Über klamme Finanzen hatte zuletzt auch die Spitze der landeseigenen Vivantes-Kliniken geklagt. Weil die Krankenhausreform der Bundesregierung zu Obergrenzen für bestimmte Eingriffe führt, müsse man im wachsenden Berlin mit Verlusten rechnen. Umso wichtiger dürfte sein, dass nun nicht mehr nur Landesmittel fließen – wenn auch wenig im Vergleich zu Hamburg. Vivantes und die ebenfalls landeseigene Charité bekommen unabhängig davon Geld von der Versorgungsanstalt des Bundes und der Länder: Das ist eine Versorgungseinrichtung für Arbeitnehmer des öffentlichen Dienstes, eine Art Rentenkasse, die 15 Millionen Euro an Vivantes und mehr als 20 Millionen Euro an die Universitätsklinik ausschütten wird. Diese Mittel werden die Beschäftigten in den Berliner Kliniken aber nicht darüber hinwegtäuschen, dass viele der Ankündigen vom Donnerstag nur zögerlich umgesetzt werden. Die Personalvorgaben sind eben oft nur Empfehlungen, auch wenn Senator Czaja sagte, er selbst fordere feste Quoten – meist also mehr Personal – auf allen Stationen. Dies allerdings sei eine Frage der Bundespolitik.

Die Kassen begrüßen die neue Hygienekommission

Verhaltenes Lob kam am Donnerstag von den Krankenkassen. Die Techniker Krankenkasse (TK) forderte zwar mehr Investitionen des Landes in die Kliniken. Die Kasse teilte aber mit, man begrüße etwa den angekündigten Einsatz von Hygienekommissionen. Zum Schutz vor Klinikinfektionen, die auch in Berlin ausbrachen, muss jedes Krankenhaus mit mehr als 400 Betten eine Hygienekommission aufstellen und einen Krankenhaushygieniker beschäftigen.
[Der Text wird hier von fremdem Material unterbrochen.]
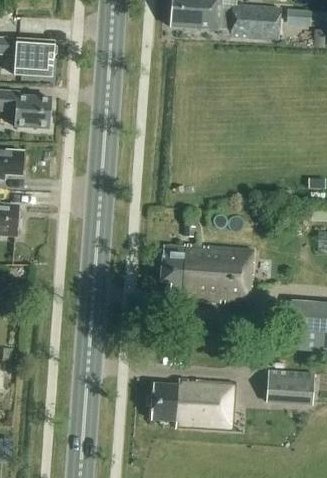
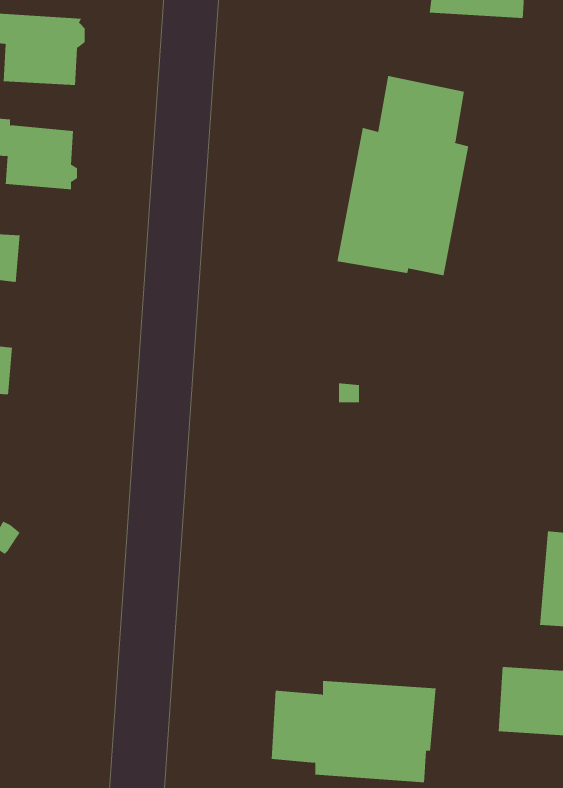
building: none -> [337,75,469,276]
building: [158,244,251,302] -> none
Zentraler Ansprechpartner für die Kliniken ist neben Czaja vor allem Finanzsenator Matthias Kollatz-Ahnen (SPD). Er verwaltet nicht nur die Landesmittel, sondern sitzt in den Aufsichtsräten von Charité und Vivantes. Beamte beider Senatsverwaltungen bestätigten, trotz der Zerwürfnisse in der SPD-CDU-Koalition und des anstehenden Wahlkampfes arbeiteten Czaja und Kollatz-Ahnen fast reibungsfrei zusammen. Das Abgeordnetenhaus muss der Senat nicht fürchten. Der Krankenhausplan ist ein Verwaltungsakt, kein Gesetz, über das noch abgestimmt werden müsste.